A different approach from building new database with new architecture, is using an existing database with a maturity and proven stability, and adding to it the scale-out feature. This is done in many RDBMS, I will focus on Postgres.

There are many approaches available to scale PostgreSQL. There is no built in solution yet embedded in Postgres yet, but achieved by using postgres features by third parties tools. Greenplum, Postgres-XL and more are some of the tools, I will describe how Citusdata does it.

Citus database

Citus is a distributed database that combines the low-latency requests that power real-time applications with high throughput, interactive analytics on billions of events. Citus does this by extending PostgreSQL to distribute your workload across multiple hosts, leveraging the memory, storage, and processing power of multiple machines. Citus distributes the data across a cluster of commodity servers. Incoming SQL queries are then parallel processed across these servers.

Citus architecture

One of the PostgreSQL instances in the cluster is the Citus master. The master stores metadata about the shards, and the worker PostgreSQL instances (Citus workers). All interaction with the database is done with the master through standard PostgreSQL API. All the data is distributed across the workers. Each table is logical “sharded”, it means that it is spread between shards according to the selected column. It enables the scale-out feature. Each shard is replicated on at least two of the workers, as a result, the loss of a single machine does not impact data availability.

The master receives the query, distribute it to the relevant workers according to the metadata, and then merges their results, and returns to the user. If a worker fails mid-query, Citus completes the query by re-routing the failed portions of the query to other workers which have a copy of the shard.

Conclusion

NewSQL databases are new type of databases that allow both data integrity and scalability in a low cost.
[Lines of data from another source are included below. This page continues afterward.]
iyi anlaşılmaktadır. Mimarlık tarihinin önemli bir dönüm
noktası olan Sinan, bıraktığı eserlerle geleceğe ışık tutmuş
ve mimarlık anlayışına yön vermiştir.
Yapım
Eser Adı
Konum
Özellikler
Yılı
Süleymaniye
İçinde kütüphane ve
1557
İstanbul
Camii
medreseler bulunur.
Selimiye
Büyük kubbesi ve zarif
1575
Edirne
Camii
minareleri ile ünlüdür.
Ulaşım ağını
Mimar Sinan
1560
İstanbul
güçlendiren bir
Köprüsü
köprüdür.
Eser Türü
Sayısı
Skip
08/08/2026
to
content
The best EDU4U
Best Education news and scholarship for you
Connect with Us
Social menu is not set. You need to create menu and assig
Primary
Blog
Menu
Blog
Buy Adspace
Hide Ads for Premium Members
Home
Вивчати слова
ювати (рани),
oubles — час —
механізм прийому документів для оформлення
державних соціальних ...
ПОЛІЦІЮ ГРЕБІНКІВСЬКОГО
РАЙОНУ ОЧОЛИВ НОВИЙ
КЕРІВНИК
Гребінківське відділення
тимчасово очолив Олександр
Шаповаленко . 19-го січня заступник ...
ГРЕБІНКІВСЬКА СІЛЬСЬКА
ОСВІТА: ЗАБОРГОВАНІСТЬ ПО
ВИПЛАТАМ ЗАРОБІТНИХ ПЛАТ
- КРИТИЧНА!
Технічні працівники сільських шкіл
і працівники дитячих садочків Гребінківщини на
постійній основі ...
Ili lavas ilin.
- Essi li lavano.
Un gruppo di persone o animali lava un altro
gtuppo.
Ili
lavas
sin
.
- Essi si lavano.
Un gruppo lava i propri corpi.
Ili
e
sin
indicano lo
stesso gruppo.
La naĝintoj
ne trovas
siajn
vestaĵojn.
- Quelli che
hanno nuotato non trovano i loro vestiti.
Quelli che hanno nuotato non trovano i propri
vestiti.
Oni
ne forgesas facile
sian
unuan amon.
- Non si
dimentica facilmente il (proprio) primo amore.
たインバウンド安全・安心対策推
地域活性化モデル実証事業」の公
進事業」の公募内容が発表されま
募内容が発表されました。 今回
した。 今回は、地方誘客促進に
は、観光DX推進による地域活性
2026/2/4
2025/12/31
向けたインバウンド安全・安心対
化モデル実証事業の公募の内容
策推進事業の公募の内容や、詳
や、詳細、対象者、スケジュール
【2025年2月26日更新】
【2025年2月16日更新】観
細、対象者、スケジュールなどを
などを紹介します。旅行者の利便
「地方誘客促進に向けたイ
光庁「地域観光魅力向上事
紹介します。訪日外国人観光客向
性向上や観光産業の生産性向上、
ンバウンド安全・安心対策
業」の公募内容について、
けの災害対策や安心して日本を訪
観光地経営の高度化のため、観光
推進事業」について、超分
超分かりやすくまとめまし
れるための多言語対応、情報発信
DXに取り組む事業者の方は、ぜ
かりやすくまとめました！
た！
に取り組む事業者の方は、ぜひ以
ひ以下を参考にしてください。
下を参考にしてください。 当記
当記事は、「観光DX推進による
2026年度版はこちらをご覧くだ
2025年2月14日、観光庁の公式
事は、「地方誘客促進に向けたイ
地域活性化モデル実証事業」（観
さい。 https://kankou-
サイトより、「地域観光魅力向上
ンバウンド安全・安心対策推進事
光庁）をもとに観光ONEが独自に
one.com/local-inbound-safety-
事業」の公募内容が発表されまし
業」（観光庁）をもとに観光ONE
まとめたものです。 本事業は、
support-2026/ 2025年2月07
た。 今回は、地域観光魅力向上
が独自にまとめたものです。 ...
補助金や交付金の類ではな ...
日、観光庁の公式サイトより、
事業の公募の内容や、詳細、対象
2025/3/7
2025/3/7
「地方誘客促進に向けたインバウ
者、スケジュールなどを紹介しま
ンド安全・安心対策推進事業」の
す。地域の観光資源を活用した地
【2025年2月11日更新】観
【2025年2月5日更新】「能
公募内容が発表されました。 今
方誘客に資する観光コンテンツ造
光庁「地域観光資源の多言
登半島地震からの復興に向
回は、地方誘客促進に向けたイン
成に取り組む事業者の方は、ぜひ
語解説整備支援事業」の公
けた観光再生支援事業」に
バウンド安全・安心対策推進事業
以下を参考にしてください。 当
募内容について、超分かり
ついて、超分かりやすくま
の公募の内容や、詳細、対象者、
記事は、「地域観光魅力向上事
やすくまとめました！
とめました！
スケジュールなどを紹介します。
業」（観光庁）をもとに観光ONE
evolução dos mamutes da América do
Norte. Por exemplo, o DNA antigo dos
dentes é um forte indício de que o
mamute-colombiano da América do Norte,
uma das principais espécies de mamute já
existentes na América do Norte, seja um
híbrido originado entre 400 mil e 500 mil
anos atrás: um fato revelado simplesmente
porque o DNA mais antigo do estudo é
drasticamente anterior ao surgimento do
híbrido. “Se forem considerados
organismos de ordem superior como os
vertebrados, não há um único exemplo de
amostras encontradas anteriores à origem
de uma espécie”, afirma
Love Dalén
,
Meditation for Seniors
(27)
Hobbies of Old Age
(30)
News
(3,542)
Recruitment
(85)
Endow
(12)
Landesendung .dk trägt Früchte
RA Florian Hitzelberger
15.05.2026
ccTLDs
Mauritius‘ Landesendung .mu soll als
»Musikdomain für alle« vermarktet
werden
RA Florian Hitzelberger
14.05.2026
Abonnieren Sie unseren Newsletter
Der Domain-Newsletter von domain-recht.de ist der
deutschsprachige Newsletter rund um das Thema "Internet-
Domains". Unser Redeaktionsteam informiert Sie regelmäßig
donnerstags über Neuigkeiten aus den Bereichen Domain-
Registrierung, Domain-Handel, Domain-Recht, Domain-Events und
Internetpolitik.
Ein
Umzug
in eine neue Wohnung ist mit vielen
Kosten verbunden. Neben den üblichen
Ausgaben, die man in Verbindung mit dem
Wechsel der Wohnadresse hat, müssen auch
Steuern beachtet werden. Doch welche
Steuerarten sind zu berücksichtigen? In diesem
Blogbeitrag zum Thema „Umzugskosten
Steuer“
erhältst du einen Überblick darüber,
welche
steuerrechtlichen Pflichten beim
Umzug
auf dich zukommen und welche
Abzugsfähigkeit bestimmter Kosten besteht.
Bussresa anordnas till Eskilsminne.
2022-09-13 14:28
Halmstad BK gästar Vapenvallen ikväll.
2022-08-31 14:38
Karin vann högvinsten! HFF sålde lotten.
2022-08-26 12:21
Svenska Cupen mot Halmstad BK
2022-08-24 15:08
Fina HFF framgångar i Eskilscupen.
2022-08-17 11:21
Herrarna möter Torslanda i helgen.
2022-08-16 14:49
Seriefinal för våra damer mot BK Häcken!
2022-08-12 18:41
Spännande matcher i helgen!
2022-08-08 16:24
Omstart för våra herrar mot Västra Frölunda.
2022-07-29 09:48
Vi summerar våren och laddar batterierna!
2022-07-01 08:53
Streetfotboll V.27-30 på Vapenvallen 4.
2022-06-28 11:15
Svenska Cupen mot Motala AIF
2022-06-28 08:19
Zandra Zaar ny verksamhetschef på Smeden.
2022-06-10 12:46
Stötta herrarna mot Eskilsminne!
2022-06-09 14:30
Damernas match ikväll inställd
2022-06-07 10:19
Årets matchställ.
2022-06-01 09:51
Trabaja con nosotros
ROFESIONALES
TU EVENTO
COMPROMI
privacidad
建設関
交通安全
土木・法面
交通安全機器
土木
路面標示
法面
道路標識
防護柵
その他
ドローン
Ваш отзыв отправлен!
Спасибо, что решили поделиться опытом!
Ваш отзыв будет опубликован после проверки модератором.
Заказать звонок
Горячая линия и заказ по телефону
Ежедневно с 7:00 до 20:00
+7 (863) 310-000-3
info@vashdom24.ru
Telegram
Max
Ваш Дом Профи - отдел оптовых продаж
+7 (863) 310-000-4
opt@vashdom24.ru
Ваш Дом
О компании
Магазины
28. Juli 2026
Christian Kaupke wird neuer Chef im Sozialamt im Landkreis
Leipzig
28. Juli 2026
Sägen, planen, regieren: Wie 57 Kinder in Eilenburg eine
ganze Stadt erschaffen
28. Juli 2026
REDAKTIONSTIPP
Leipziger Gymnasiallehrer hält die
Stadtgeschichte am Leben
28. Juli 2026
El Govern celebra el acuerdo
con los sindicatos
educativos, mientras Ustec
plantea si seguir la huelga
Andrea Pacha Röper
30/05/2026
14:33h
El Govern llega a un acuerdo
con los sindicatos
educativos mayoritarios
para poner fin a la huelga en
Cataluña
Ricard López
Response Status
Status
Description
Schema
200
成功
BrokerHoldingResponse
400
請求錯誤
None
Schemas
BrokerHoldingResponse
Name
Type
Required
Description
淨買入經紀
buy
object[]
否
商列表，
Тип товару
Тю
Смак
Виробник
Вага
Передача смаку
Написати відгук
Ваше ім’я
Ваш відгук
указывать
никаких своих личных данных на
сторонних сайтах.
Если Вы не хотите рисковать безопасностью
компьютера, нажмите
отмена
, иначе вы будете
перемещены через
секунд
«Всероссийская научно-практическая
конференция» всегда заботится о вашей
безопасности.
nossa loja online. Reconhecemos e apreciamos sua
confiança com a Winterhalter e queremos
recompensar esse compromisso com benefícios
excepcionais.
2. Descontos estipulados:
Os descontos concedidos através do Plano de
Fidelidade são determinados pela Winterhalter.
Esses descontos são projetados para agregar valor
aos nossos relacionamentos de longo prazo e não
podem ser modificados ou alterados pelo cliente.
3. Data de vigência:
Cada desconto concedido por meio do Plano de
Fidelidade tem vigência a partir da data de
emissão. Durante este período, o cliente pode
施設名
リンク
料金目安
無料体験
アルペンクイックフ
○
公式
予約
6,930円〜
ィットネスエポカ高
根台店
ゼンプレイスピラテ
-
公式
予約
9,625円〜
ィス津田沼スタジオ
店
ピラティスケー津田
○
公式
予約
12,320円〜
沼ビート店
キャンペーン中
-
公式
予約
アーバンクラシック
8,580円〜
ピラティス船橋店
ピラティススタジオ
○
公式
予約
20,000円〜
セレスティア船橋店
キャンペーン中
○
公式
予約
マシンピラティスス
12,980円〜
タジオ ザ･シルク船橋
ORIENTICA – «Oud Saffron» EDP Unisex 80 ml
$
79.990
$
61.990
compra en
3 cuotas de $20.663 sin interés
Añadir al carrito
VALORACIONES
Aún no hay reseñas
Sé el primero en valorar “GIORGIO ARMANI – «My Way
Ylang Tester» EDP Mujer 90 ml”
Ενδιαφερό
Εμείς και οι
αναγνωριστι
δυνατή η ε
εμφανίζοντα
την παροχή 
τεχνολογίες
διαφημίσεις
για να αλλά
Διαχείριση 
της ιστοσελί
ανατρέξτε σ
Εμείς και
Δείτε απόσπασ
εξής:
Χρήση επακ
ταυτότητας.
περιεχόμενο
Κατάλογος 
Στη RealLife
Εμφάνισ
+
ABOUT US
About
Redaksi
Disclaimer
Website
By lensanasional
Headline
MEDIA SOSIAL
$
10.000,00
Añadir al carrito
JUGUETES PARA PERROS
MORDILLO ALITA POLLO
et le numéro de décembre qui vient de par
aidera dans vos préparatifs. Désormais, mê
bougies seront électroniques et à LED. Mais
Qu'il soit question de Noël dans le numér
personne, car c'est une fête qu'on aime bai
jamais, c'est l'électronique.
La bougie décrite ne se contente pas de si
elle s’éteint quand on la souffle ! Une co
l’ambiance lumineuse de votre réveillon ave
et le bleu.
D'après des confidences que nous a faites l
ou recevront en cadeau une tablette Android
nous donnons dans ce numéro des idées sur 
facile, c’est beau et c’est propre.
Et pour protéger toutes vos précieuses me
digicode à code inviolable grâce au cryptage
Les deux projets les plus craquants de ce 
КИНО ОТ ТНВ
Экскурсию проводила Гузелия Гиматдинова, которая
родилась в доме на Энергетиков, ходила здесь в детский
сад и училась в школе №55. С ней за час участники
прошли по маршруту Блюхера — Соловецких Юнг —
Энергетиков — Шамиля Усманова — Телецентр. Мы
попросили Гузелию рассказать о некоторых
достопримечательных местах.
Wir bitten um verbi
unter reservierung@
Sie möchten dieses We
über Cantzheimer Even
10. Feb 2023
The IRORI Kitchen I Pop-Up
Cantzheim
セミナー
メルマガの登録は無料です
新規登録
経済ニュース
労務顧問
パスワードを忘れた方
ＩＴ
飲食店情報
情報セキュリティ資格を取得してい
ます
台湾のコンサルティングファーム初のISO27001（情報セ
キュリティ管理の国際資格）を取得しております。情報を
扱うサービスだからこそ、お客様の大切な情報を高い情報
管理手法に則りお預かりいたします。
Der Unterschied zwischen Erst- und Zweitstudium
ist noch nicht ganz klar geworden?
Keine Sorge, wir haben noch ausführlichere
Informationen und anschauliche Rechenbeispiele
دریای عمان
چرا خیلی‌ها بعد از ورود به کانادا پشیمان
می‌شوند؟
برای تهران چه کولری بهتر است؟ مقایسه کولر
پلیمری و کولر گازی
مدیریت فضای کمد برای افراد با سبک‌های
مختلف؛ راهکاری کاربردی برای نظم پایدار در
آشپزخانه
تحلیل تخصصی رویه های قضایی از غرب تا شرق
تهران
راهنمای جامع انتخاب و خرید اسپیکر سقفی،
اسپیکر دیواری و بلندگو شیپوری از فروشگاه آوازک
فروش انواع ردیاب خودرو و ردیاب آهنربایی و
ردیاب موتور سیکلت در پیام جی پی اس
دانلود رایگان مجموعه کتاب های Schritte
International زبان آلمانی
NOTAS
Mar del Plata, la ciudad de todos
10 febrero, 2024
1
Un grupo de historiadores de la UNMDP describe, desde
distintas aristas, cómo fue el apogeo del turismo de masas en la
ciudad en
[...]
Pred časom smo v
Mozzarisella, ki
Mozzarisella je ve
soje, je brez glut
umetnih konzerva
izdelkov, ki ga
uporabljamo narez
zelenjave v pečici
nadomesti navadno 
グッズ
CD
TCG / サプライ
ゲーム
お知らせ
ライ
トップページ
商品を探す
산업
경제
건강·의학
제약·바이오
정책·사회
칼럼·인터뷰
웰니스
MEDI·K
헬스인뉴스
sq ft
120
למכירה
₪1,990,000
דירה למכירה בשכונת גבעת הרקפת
They can either be build with new architecture that stored the data on memory, or expand the capabilities on existing databases. What lies ahead? I believe that the traditional RDBMS will adopt the concepts of NewSQL, by implementing it them self or by acquiring technologies and integrate them into their products. In the future all databases will support scaling-out and distribution. This will reduce the market share of the popular NoSQL databases, and the dominance of the major players will remain as it is today. Although the decreasing price of memory and CPU’s, can cause single machine to be strong enough to handle big data, the train has already left the station and the competition between the companies will drive them to support distribution and scale-out capabilities.